In the material below, swap each occurrence of "Page size" for "Canvas dimensions" and reproduce the lines with everything else left unchanged.
═══ Provided records
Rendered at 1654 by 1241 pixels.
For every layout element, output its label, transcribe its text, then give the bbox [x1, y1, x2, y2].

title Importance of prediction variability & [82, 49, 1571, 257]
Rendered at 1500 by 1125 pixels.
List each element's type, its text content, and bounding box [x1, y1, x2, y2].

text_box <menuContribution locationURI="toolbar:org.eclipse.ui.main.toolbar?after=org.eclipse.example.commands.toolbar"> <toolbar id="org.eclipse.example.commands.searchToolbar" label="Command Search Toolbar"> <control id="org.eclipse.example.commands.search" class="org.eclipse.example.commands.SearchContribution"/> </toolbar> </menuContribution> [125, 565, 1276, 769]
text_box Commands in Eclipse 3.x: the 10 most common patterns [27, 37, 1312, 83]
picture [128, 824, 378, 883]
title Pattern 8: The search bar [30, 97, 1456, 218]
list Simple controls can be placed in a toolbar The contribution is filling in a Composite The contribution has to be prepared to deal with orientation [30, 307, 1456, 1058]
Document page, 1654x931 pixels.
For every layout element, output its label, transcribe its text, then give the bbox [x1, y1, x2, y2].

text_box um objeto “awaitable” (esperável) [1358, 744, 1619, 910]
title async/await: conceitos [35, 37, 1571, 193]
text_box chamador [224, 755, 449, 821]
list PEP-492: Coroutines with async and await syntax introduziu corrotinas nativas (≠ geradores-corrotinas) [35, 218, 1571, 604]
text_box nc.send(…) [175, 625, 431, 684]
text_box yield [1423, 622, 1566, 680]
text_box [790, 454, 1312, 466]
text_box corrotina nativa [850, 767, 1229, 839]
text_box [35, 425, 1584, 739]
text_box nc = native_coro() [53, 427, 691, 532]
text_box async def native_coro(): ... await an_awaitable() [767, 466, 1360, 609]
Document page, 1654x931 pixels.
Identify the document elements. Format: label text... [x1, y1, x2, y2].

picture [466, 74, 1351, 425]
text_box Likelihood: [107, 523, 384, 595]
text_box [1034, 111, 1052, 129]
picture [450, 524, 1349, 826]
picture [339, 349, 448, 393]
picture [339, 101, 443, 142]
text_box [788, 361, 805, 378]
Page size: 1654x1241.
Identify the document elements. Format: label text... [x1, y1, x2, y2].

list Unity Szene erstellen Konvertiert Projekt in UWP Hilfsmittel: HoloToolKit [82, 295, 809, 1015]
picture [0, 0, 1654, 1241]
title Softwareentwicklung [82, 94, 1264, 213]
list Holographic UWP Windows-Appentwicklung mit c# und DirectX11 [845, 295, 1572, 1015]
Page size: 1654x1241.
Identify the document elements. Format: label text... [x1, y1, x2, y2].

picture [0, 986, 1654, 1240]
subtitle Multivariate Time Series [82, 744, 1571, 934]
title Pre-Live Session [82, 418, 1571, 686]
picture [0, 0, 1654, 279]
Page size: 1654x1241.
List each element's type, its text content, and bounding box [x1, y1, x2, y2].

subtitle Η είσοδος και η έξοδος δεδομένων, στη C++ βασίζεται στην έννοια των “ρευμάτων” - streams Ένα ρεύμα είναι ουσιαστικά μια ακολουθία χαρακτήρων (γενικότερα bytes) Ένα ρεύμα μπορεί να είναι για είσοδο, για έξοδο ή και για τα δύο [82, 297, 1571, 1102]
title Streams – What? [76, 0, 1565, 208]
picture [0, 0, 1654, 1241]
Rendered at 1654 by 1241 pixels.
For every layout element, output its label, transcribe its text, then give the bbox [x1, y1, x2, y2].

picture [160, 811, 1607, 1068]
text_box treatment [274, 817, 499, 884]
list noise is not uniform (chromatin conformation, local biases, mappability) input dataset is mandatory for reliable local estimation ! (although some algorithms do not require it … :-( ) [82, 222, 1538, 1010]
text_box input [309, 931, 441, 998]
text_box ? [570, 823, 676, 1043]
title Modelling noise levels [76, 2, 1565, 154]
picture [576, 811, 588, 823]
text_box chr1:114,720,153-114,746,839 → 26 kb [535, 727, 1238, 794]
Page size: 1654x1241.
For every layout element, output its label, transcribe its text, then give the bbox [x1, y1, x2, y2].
══════
> [The reply]:
Rendered at 1654 by 1241 pixels.
For every layout element, output its label, transcribe its text, then give the bbox [x1, y1, x2, y2].

title Importance of prediction variability & [82, 49, 1571, 257]
Rendered at 1500 by 1125 pixels.
List each element's type, its text content, and bounding box [x1, y1, x2, y2].

text_box <menuContribution locationURI="toolbar:org.eclipse.ui.main.toolbar?after=org.eclipse.example.commands.toolbar"> <toolbar id="org.eclipse.example.commands.searchToolbar" label="Command Search Toolbar"> <control id="org.eclipse.example.commands.search" class="org.eclipse.example.commands.SearchContribution"/> </toolbar> </menuContribution> [125, 565, 1276, 769]
text_box Commands in Eclipse 3.x: the 10 most common patterns [27, 37, 1312, 83]
picture [128, 824, 378, 883]
title Pattern 8: The search bar [30, 97, 1456, 218]
list Simple controls can be placed in a toolbar The contribution is filling in a Composite The contribution has to be prepared to deal with orientation [30, 307, 1456, 1058]
Document page, 1654x931 pixels.
For every layout element, output its label, transcribe its text, then give the bbox [x1, y1, x2, y2].

text_box um objeto “awaitable” (esperável) [1358, 744, 1619, 910]
title async/await: conceitos [35, 37, 1571, 193]
text_box chamador [224, 755, 449, 821]
list PEP-492: Coroutines with async and await syntax introduziu corrotinas nativas (≠ geradores-corrotinas) [35, 218, 1571, 604]
text_box nc.send(…) [175, 625, 431, 684]
text_box yield [1423, 622, 1566, 680]
text_box [790, 454, 1312, 466]
text_box corrotina nativa [850, 767, 1229, 839]
text_box [35, 425, 1584, 739]
text_box nc = native_coro() [53, 427, 691, 532]
text_box async def native_coro(): ... await an_awaitable() [767, 466, 1360, 609]
Document page, 1654x931 pixels.
Identify the document elements. Format: label text... [x1, y1, x2, y2].

picture [466, 74, 1351, 425]
text_box Likelihood: [107, 523, 384, 595]
text_box [1034, 111, 1052, 129]
picture [450, 524, 1349, 826]
picture [339, 349, 448, 393]
picture [339, 101, 443, 142]
text_box [788, 361, 805, 378]
Canvas dimensions: 1654x1241.
Identify the document elements. Format: label text... [x1, y1, x2, y2].

list Unity Szene erstellen Konvertiert Projekt in UWP Hilfsmittel: HoloToolKit [82, 295, 809, 1015]
picture [0, 0, 1654, 1241]
title Softwareentwicklung [82, 94, 1264, 213]
list Holographic UWP Windows-Appentwicklung mit c# und DirectX11 [845, 295, 1572, 1015]
Canvas dimensions: 1654x1241.
Identify the document elements. Format: label text... [x1, y1, x2, y2].

picture [0, 986, 1654, 1240]
subtitle Multivariate Time Series [82, 744, 1571, 934]
title Pre-Live Session [82, 418, 1571, 686]
picture [0, 0, 1654, 279]
Canvas dimensions: 1654x1241.
List each element's type, its text content, and bounding box [x1, y1, x2, y2].

subtitle Η είσοδος και η έξοδος δεδομένων, στη C++ βασίζεται στην έννοια των “ρευμάτων” - streams Ένα ρεύμα είναι ουσιαστικά μια ακολουθία χαρακτήρων (γενικότερα bytes) Ένα ρεύμα μπορεί να είναι για είσοδο, για έξοδο ή και για τα δύο [82, 297, 1571, 1102]
title Streams – What? [76, 0, 1565, 208]
picture [0, 0, 1654, 1241]
Rendered at 1654 by 1241 pixels.
For every layout element, output its label, transcribe its text, then give the bbox [x1, y1, x2, y2].

picture [160, 811, 1607, 1068]
text_box treatment [274, 817, 499, 884]
list noise is not uniform (chromatin conformation, local biases, mappability) input dataset is mandatory for reliable local estimation ! (although some algorithms do not require it … :-( ) [82, 222, 1538, 1010]
text_box input [309, 931, 441, 998]
text_box ? [570, 823, 676, 1043]
title Modelling noise levels [76, 2, 1565, 154]
picture [576, 811, 588, 823]
text_box chr1:114,720,153-114,746,839 → 26 kb [535, 727, 1238, 794]
Canvas dimensions: 1654x1241.
For every layout element, output its label, transcribe its text, then give the bbox [x1, y1, x2, y2].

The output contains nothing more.